Well, I’m all for giving credit where credit is due, but right away I see a problem. I expect most anything would thrive if planted on the Lord, but all I have to plant on is a fudgy acidic clay studded with river rocks. The rocks are all over, and everyone in Portland complains about them. They came to us courtesy of the Bretz Floods, which repeatedly inundated this area about 15,000 years ago, when, by some accounts, the world was without form and void, and darkness was on the face of the deep. The Bretz Floods are named after J Harlen Bretz, who had an uphill battle persuading anyone he was not nuts. Darwin had changed the scientific scene, and incrementalism was now in favor, so explaining things using floods of biblical proportions was no longer fashionable. But Mr.

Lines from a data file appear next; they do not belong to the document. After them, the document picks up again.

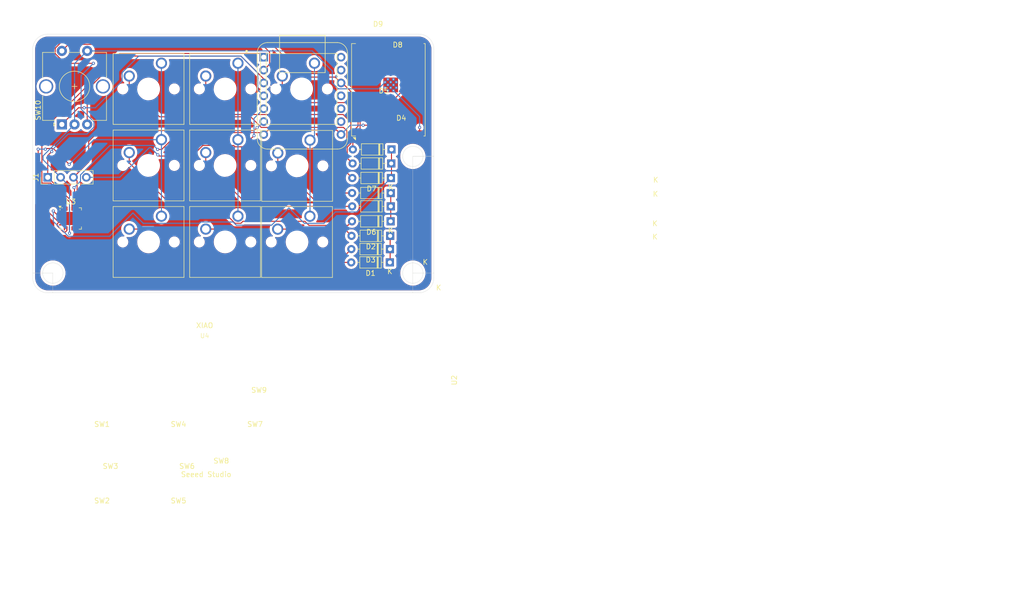
<source format=kicad_pcb>
(kicad_pcb
	(version 20240108)
	(generator "pcbnew")
	(generator_version "8.0")
	(general
		(thickness 1.6)
		(legacy_teardrops no)
	)
	(paper "A4")
	(layers
		(0 "F.Cu" signal)
		(31 "B.Cu" signal)
		(32 "B.Adhes" user "B.Adhesive")
		(33 "F.Adhes" user "F.Adhesive")
		(34 "B.Paste" user)
		(35 "F.Paste" user)
		(36 "B.SilkS" user "B.Silkscreen")
		(37 "F.SilkS" user "F.Silkscreen")
		(38 "B.Mask" user)
		(39 "F.Mask" user)
		(40 "Dwgs.User" user "User.Drawings")
		(41 "Cmts.User" user "User.Comments")
		(42 "Eco1.User" user "User.Eco1")
		(43 "Eco2.User" user "User.Eco2")
		(44 "Edge.Cuts" user)
		(45 "Margin" user)
		(46 "B.CrtYd" user "B.Courtyard")
		(47 "F.CrtYd" user "F.Courtyard")
		(48 "B.Fab" user)
		(49 "F.Fab" user)
		(50 "User.1" user)
		(51 "User.2" user)
		(52 "User.3" user)
		(53 "User.4" user)
		(54 "User.5" user)
		(55 "User.6" user)
		(56 "User.7" user)
		(57 "User.8" user)
		(58 "User.9" user)
	)
	(setup
		(pad_to_mask_clearance 0)
		(allow_soldermask_bridges_in_footprints no)
		(pcbplotparams
			(layerselection 0x00010fc_ffffffff)
			(plot_on_all_layers_selection 0x0000000_00000000)
			(disableapertmacros no)
			(usegerberextensions no)
			(usegerberattributes yes)
			(usegerberadvancedattributes yes)
			(creategerberjobfile yes)
			(dashed_line_dash_ratio 12.000000)
			(dashed_line_gap_ratio 3.000000)
			(svgprecision 4)
			(plotframeref no)
			(viasonmask no)
			(mode 1)
			(useauxorigin no)
			(hpglpennumber 1)
			(hpglpenspeed 20)
			(hpglpendiameter 15.000000)
			(pdf_front_fp_property_popups yes)
			(pdf_back_fp_property_popups yes)
			(dxfpolygonmode yes)
			(dxfimperialunits yes)
			(dxfusepcbnewfont yes)
			(psnegative no)
			(psa4output no)
			(plotreference yes)
			(plotvalue yes)
			(plotfptext yes)
			(plotinvisibletext no)
			(sketchpadsonfab no)
			(subtractmaskfromsilk no)
			(outputformat 1)
			(mirror no)
			(drillshape 1)
			(scaleselection 1)
			(outputdirectory "")
		)
	)
	(net 0 "")
	(net 1 "Net-(D1-K)")
	(net 2 "Net-(D1-A)")
	(net 3 "Net-(D2-A)")
	(net 4 "Net-(D3-A)")
	(net 5 "Net-(D4-A)")
	(net 6 "Net-(D4-K)")
	(net 7 "Net-(D5-A)")
	(net 8 "Net-(D6-A)")
	(net 9 "Net-(D7-A)")
	(net 10 "ROW0")
	(net 11 "Net-(D8-A)")
	(net 12 "Net-(D9-A)")
	(net 13 "GND")
	(net 14 "Net-(J1-Pin_1)")
	(net 15 "Net-(J1-Pin_4)")
	(net 16 "Net-(J1-Pin_3)")
	(net 17 "COLUMN 0")
	(net 18 "Net-(SW4-Pad1)")
	(net 19 "Net-(SW7-Pad1)")
	(net 20 "Net-(U4-PA10_A2_D2)")
	(net 21 "Net-(U4-PA4_A1_D1)")
	(net 22 "Net-(U4-PA11_A3_D3)")
	(net 23 "unconnected-(U2-IO3-Pad15)")
	(net 24 "unconnected-(U2-IO4-Pad3)")
	(net 25 "Net-(U2-IO20{slash}RXD)")
	(net 26 "unconnected-(U2-IO5-Pad4)")
	(net 27 "unconnected-(U2-IO0-Pad18)")
	(net 28 "unconnected-(U2-IO2-Pad16)")
	(net 29 "unconnected-(U2-IO7-Pad6)")
	(net 30 "unconnected-(U2-IO1-Pad17)")
	(net 31 "unconnected-(U2-IO18-Pad13)")
	(net 32 "unconnected-(U2-IO19-Pad14)")
	(net 33 "unconnected-(U2-IO8-Pad7)")
	(net 34 "unconnected-(U2-EN-Pad2)")
	(net 35 "unconnected-(U2-IO10-Pad10)")
	(net 36 "unconnected-(U2-IO9-Pad8)")
	(net 37 "unconnected-(U2-IO6-Pad5)")
	(net 38 "unconnected-(U3-GPIO_11-Pad13)")
	(net 39 "unconnected-(U3-GPIO_2-Pad3)")
	(net 40 "unconnected-(U3-GPIO_12-Pad14)")
	(net 41 "unconnected-(U3-GPIO_5-Pad6)")
	(net 42 "unconnected-(U3-A0-Pad18)")
	(net 43 "unconnected-(U3-GPIO_0-Pad1)")
	(net 44 "unconnected-(U3-GPIO_15-Pad17)")
	(net 45 "unconnected-(U3-GPIO_8-Pad10)")
	(net 46 "unconnected-(U3-GPIO_3-Pad4)")
	(net 47 "unconnected-(U3-GPIO_13-Pad15)")
	(net 48 "unconnected-(U3-GPIO_10-Pad12)")
	(net 49 "unconnected-(U3-GPIO_9-Pad11)")
	(net 50 "unconnected-(U3-GPIO_14-Pad16)")
	(net 51 "Net-(U3-INT)")
	(net 52 "unconnected-(U3-A2-Pad24)")
	(net 53 "unconnected-(U3-GPIO_6-Pad7)")
	(net 54 "unconnected-(U3-A1-Pad23)")
	(net 55 "unconnected-(U4-PA7_A8_D8_SCK-Pad9)")
	(net 56 "unconnected-(U4-PA5_A9_D9_MISO-Pad10)")
	(net 57 "unconnected-(U4-PA6_A10_D10_MOSI-Pad11)")
	(net 58 "unconnected-(U4-5V-Pad14)")
	(net 59 "unconnected-(U4-GND-Pad13)")
	(footprint "Button_Switch_Keyboard:SW_Cherry_MX_1.00u_PCB" (layer "F.Cu") (at 79.5 74.79))
	(footprint "Button_Switch_Keyboard:SW_Cherry_MX_1.00u_PCB" (layer "F.Cu") (at 93.71 59.78))
	(footprint "Button_Switch_Keyboard:SW_Cherry_MX_1.00u_PCB" (layer "F.Cu") (at 93.69 74.8))
	(footprint "Button_Switch_Keyboard:SW_Cherry_MX_1.00u_PCB" (layer "F.Cu") (at 79.5 59.7))
	(footprint "Diode_THT:D_DO-35_SOD27_P7.62mm_Horizontal" (layer "F.Cu") (at 109.52 78.67 180))
	(footprint "Diode_THT:D_DO-35_SOD27_P7.62mm_Horizontal" (layer "F.Cu") (at 109.48 81.28 180))
	(footprint "Button_Switch_Keyboard:SW_Cherry_MX_1.00u_PCB" (layer "F.Cu") (at 64.41 59.7))
	(footprint "Diode_THT:D_DO-35_SOD27_P7.62mm_Horizontal" (layer "F.Cu") (at 109.67 67.26 180))
	(footprint "Rotary_Encoder:RotaryEncoder_Alps_EC12E-Switch_Vertical_H20mm_CircularMountingHoles" (layer "F.Cu") (at 44.77 56.69 90))
	(footprint "Connector_PinHeader_2.54mm:PinHeader_1x04_P2.54mm_Vertical" (layer "F.Cu") (at 41.98 67.12 90))
	(footprint "Package_DFN_QFN:QFN-24-1EP_4x4mm_P0.5mm_EP2.6x2.6mm" (layer "F.Cu") (at 46.5225 75.24))
	(footprint "RF_Module:ESP32-C3-WROOM-02U" (layer "F.Cu") (at 109.42 49.86 90))
	(footprint "Diode_THT:D_DO-35_SOD27_P7.62mm_Horizontal" (layer "F.Cu") (at 109.63 70.22 180))
	(footprint "Seeed Studio XIAO Series Library:XIAO-Generic-Thruhole-14P-2.54-21X17.8MM" (layer "F.Cu") (at 92.205 51.05))
	(footprint "Button_Switch_Keyboard:SW_Cherry_MX_1.00u_PCB" (layer "F.Cu") (at 79.5 44.61))
	(footprint "Diode_THT:D_DO-35_SOD27_P7.62mm_Horizontal" (layer "F.Cu") (at 109.64 72.85 180))
	(footprint "Button_Switch_Keyboard:SW_Cherry_MX_1.00u_PCB" (layer "F.Cu") (at 64.41 44.61))
	(footprint "Diode_THT:D_DO-35_SOD27_P7.62mm_Horizontal" (layer "F.Cu") (at 109.46 83.9 180))
	(footprint "Diode_THT:D_DO-35_SOD27_P7.62mm_Horizontal" (layer "F.Cu") (at 109.78 61.62 180))
	(footprint "Diode_THT:D_DO-35_SOD27_P7.62mm_Horizontal"
		(layer "F.Cu")
		(uuid "ce4a68b3-f900-4a17-852f-a8f75618eda4")
		(at 109.73 64.39 180)
		(descr "Diode, DO-35_SOD27 series, Axial, Horizontal, pin pitch=7.62mm, , length*diameter=4*2mm^2, , http://www.diodes.com/_files/packages/DO-35.pdf")
		(tags "Diode DO-35_SOD27 series Axial Horizontal pin pitch 7.62mm  length 4mm diameter 2mm")
		(property "Reference" "D9"
			(at 2.6 27.49 0)
			(layer "F.SilkS")
			(uuid "91f8a7c0-32dd-4059-91fb-32af31d0c465")
			(effects
				(font
					(size 1 1)
					(thickness 0.15)
				)
			)
		)
		(property "Value" "D"
			(at 3.81 2.12 0)
			(layer "F.Fab")
			(uuid "786d1fa8-68f3-4493-9f43-5ab4de395bf5")
			(effects
				(font
					(size 1 1)
					(thickness 0.15)
				)
			)
		)
		(property "Footprint" "Diode_THT:D_DO-35_SOD27_P7.62mm_Horizontal"
			(at 0 0 180)
			(unlocked yes)
			(layer "F.Fab")
			(hide yes)
			(uuid "c3cb38bc-ceda-4611-b521-a7efcce54702")
			(effects
				(font
					(size 1.27 1.27)
					(thickness 0.15)
				)
			)
		)
		(property "Datasheet" ""
			(at 0 0 180)
			(unlocked yes)
			(layer "F.Fab")
			(hide yes)
			(uuid "3f52ce84-7368-4a7b-b393-8bc6c022da50")
			(effects
				(font
					(size 1.27 1.27)
					(thickness 0.15)
				)
			)
		)
		(property "Description" "Diode"
			(at 0 0 180)
			(unlocked yes)
			(layer "F.Fab")
			(hide yes)
			(uuid "a22cb8f0-fa5c-448b-8c8c-b3a23d0be88b")
			(effects
				(font
					(size 1.27 1.27)
					(thickness 0.15)
				)
			)
		)
		(property "Sim.Device" "D"
			(at 0 0 180)
			(unlocked yes)
			(layer "F.Fab")
			(hide yes)
			(uuid "46612f6e-2df0-4ca9-985a-567e5151582b")
			(effects
				(font
					(size 1 1)
					(thickness 0.15)
				)
			)
		)
		(property "Sim.Pins" "1=K 2=A"
			(at 0 0 180)
			(unlocked yes)
			(layer "F.Fab")
			(hide yes)
			(uuid "9a6f4288-5551-499e-b572-39600745cea1")
			(effects
				(font
					(size 1 1)
					(thickness 0.15)
				)
			)
		)
		(property ki_fp_filters "TO-???* *_Diode_* *SingleDiode* D_*")
		(path "/decb6ab6-d565-4f03-8ad0-a47ce2037f5a")
		(sheetname "Root")
		(sheetfile "NewMacro.kicad_sch")
		(attr through_hole)
		(fp_line
			(start 6.58 0)
			(end 5.93 0)
			(stroke
				(width 0.12)
				(type solid)
			)
			(layer "F.SilkS")
			(uuid "aec02e65-a482-461e-817c-2e18e23e4ab3")
		)
		(fp_line
			(start 5.93 1.12)
			(end 5.93 -1.12)
			(stroke
				(width 0.12)
				(type solid)
			)
			(layer "F.SilkS")
			(uuid "32d99934-240e-49fc-8995-a84288ca9c7a")
		)
		(fp_line
			(start 5.93 -1.12)
			(end 1.69 -1.12)
			(stroke
				(width 0.12)
				(type solid)
			)
			(layer "F.SilkS")
			(uuid "29ed8b1f-162f-4f04-b733-d0acf762a120")
		)
		(fp_line
			(start 2.53 -1.12)
			(end 2.53 1.12)
			(stroke
				(width 0.12)
				(type solid)
			)
			(layer "F.SilkS")
			(uuid "bd53c2f2-20a2-4f92-9767-220e55416e4b")
		)
		(fp_line
			(start 2.41 -1.12)
			(end 2.41 1.12)
			(stroke
				(width 0.12)
				(type solid)
			)
			(layer "F.SilkS")
			(uuid "073643d7-ec26-4301-a248-a6f175a24bf2")
		)
		(fp_line
			(start 2.29 -1.12)
			(end 2.29 1.12)
			(stroke
				(width 0.12)
				(type solid)
			)
			(layer "F.SilkS")
			(uuid "bc845bc9-5760-4350-90c3-b26a9243bef0")
		)
		(fp_line
			(start 1.69 1.12)
			(end 5.93 1.12)
			(stroke
				(width 0.12)
				(type solid)
			)
			(layer "F.SilkS")
			(uuid "d6ae4107-12de-470b-8c79-ad11f9783caa")
		)
		(fp_line
			(start 1.69 -1.12)
			(end 1.69 1.12)
			(stroke
				(width 0.12)
				(type solid)
			)
			(layer "F.SilkS")
			(uuid "2ca8ddd4-b9c8-4969-a4ea-15d5582372ac")
		)
		(fp_line
			(start 1.04 0)
			(end 1.69 0)
			(stroke
				(width 0.1
... [372999 chars truncated]
</source>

Bretz was proven out, and we now know our garden rocks came to us from Montana. The Lord in his wisdom knew that we would eventually invent the post-hole digger, and he sent us all these rocks in order to make us meek, putting us in a good position to inherit the earth.

So that’s what I have to plant my tuberoses in. I’ll be pulling for them, but it looks like they want a long growing season, which means I should have started them months ago, when it rained for forty days and nights, and that was just in March. It’s not going to be easy in an area we don’t always eke out a tomato.

I looked up the psalm to see if there were any specific gardening instructions but it just told me to wait on the Lord. And that’s fine with me. I’ve been waiting for ten years for my frost-free gardenia to either bloom or die outright, so I’ve got lots of patience. I’m just afraid I’ll wait all summer and find out the Lord is hanging out in Acapulco with the tuberoses.